> [Reading passage]
···
Steps to realign an organization around key goals and objectives and avoid the deleterious effects of a recession

I have been preaching since the beginning of the year that you need to have a well documented strategy with well thought-out supporting goals and objectives to ensure your employees are doing the right things to move your organization forward. I even wrote a blog articulating the difference between a goal and an objective. I was surprised by the number of emails I received from readers stating that they never really understood the difference between the two.

Having well documented goals and objectives are especially important now, especially if you think we're heading into a recession. Well documented goals and objectives ensure your employees are not being distracted by insignificant, trivial activities and tasks. More importantly, the documented goals and objectives ensures that your employees know exactly what you're trying to accomplish, how it be accomplished, and how success will be measured.

Many organizations make the common mistake of stating their "goals and objectives" as ambiguous written themes. Such as, "be vendor of choice", "improve employee engagement", "provide unparalleled service", and blah, blah, blah. To make matters worst, the organization then allows mangers to define how they will comply with the goal and communicate it their subordinates. Its also not uncommon for managers to rewrite the company's goals in their own terms that may or may not have the same meaning of the originally poorly written organizational goals. Consequently, as goals are cascaded through the organization the meaning and intent is lost in the various translations and rewrites.
···
(Saved entries)
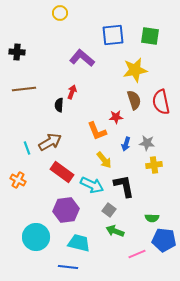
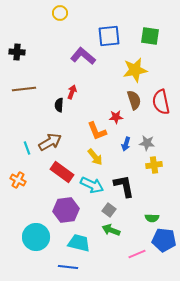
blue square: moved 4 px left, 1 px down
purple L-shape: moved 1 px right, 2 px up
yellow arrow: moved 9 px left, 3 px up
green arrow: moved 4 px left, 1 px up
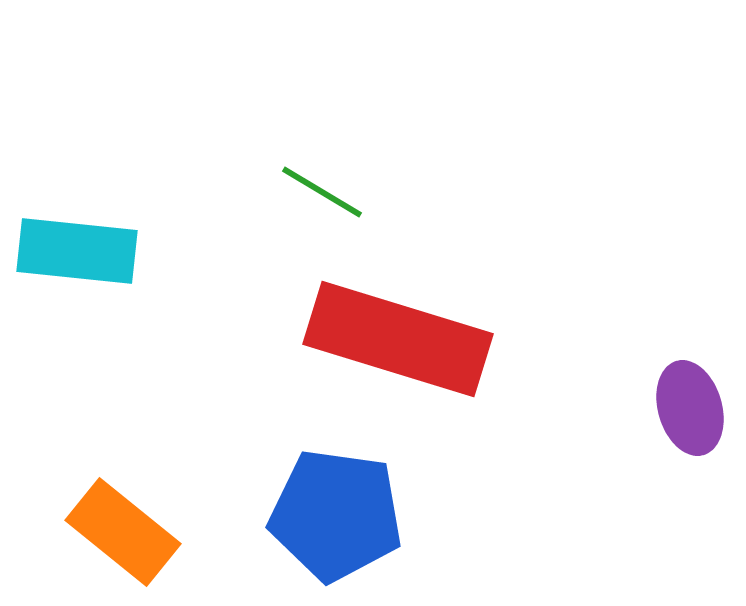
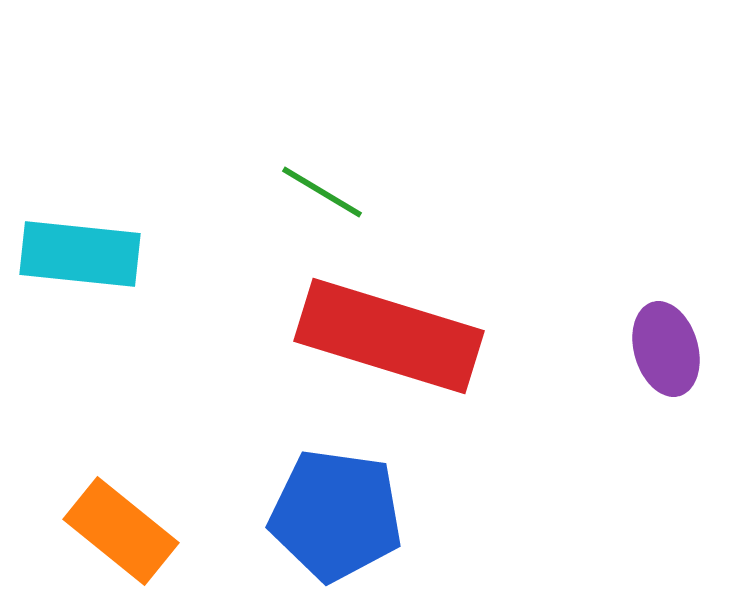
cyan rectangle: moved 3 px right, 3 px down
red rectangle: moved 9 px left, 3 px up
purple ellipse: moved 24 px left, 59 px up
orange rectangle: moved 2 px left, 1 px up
···
> [Exercises]
1 > List the ambiguous written themes that the article on goals and objectives quotes as examples of poorly stated goals.
2 > In the article on goals and objectives, what surprised the writer after writing a blog on the difference between a goal and an objective?
3 > Reproduce the article on goals and objectives word for word, from "I have been" up to and including "between the two.".
These saved entries come from a different source than the article.

> [Solution list]
1 >
"be vendor of choice"
"improve employee engagement"
"provide unparalleled service"

2 > The number of emails from readers saying they never really understood the difference between the two.

3 >
I have been preaching since the beginning of the year that you need to have a well documented strategy with well thought-out supporting goals and objectives to ensure your employees are doing the right things to move your organization forward. I even wrote a blog articulating the difference between a goal and an objective. I was surprised by the number of emails I received from readers stating that they never really understood the difference between the two.